--- Source records Enclosed Below ---
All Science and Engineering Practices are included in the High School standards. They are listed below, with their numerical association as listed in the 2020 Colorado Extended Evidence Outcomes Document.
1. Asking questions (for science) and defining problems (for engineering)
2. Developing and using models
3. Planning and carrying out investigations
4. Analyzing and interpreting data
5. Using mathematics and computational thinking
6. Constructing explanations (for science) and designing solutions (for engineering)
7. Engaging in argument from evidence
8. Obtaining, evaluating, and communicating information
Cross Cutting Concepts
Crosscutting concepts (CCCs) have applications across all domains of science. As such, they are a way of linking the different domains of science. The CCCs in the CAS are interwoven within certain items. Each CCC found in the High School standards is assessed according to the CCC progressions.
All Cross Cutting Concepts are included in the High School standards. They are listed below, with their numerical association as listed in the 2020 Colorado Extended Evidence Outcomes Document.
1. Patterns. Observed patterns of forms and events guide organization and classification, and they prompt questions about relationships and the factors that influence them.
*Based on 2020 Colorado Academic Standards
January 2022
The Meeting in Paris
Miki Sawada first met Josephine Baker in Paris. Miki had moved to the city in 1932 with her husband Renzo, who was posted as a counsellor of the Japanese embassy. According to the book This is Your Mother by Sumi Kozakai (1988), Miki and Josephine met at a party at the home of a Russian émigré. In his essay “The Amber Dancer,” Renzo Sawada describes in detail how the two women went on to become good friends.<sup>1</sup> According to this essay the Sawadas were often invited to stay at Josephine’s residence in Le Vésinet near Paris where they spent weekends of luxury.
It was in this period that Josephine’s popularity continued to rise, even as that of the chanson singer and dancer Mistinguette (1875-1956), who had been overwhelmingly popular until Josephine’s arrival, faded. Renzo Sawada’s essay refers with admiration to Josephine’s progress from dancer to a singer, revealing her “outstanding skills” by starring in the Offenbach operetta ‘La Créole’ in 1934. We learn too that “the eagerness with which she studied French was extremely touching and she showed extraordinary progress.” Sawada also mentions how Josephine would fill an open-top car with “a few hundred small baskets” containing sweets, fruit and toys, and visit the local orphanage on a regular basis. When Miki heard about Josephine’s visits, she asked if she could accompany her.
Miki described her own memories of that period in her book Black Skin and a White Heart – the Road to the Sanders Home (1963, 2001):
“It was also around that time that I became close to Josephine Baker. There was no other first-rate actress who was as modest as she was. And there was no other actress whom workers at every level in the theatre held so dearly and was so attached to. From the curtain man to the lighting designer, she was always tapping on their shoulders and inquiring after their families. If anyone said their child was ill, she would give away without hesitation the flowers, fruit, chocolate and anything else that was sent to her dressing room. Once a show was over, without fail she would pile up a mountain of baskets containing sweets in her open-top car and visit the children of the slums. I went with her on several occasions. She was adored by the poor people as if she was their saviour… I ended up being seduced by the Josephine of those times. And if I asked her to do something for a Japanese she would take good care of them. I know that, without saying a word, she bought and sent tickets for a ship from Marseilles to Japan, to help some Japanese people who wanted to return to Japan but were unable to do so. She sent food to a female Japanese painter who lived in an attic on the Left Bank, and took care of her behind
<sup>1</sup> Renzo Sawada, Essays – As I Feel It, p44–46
--- End of Enclosed Source records ---
*Your goal*:
Please state how many lines of the listing contain the string "School". Give only that number.

*Task solution*:
3